The Booklover’s Rating: ♥ ♥ ♥ ♥
Let’s start with the outside of this book — the cover is enticing and the title is subtle and wonderfully descriptive. The whole package makes you wonder what is inside. The book is written in five sections spanning several decades from the late twentieth century to the mid-twenty-first century. Each section is written from the point of view of different characters. The story begins with teenaged Holly Sykes, the protagonist of the novel, finding her boyfriend in bed with her best friend. Holly makes an appearance in each section in the middle of the book with the last section also told from her point of view.

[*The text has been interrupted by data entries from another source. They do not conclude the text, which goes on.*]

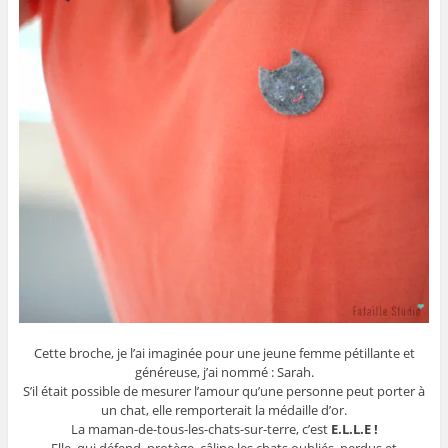
Cette broche, je l’ai imaginée pour une jeune femme pétillante et
généreuse, j’ai nommé : Sarah.
S’il était possible de mesurer l’amour qu’une personne peut porter à
un chat, elle remporterait la médaille d’or.
La maman-de-tous-les-chats-sur-terre, c’est
E.L.L.E !
Elle, qui défend, protège, câline les chats oubliés, perdus et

David Mitchell is a superb storyteller and can take the reader to the scene like no other writer. This is especially exciting and interesting for the reader when Mitchell invents a post-apocalytic world as in the final section of The Bone Clocks or in Cloud Atlas or when Mitchell invents a place that exists only in his imagination and then takes the reader there. His descriptions are vivid and detailed.
The Bone Clocks is not my favorite Mitchell novel. That position is still held by Cloud Atlas. Although The Bone Clocks is probably the best book I’ve read thus far in 2014, The Thousand Autumns of Jacob de Zoet and The Bone Clocks are tied for second place in my personal ranking of David Mitchell novels.

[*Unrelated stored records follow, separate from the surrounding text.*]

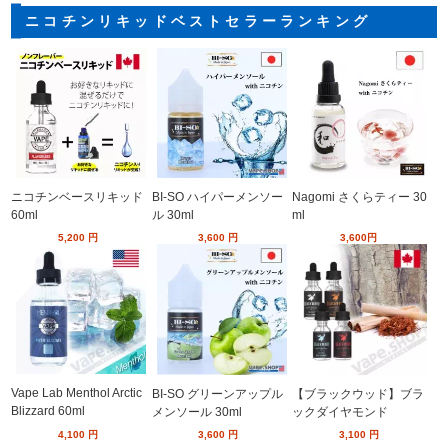
ニコチンリキッドベストセラーランキング
ニコチンベースリキッド
BI-SO ハイパーメンソー
Nagomi さくらティー 30
60ml
ル 30ml
ml
5,200
円
3,600
円
3,600
円
Vape Lab Menthol Arctic
BI-SO グリーンアップル
【ブラックウッド】ブラ
Blizzard 60ml
メンソール 30ml
ックダイヤモンド
4,100
円
3,600
円
3,100
円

My only gripe about The Bone Clocks is Mitchell’s propensity for sharing his personal viewpoints through his novel. (Note: Mitchell was named one of the 100 most influential people in the world by TIME magazine in 2007.) For example, the reader can surely glean his feelings about religion from the last section. Or can they? Does Holly consider the horologists gods when she says a prayer asking for salvation for her two charges? Is her prayer answered? You can decide when you read The Bone Clocks. It is worth your time and your effort at over 600 pages.
Book Details: Published by Random House (September 4, 2014), 640 pages.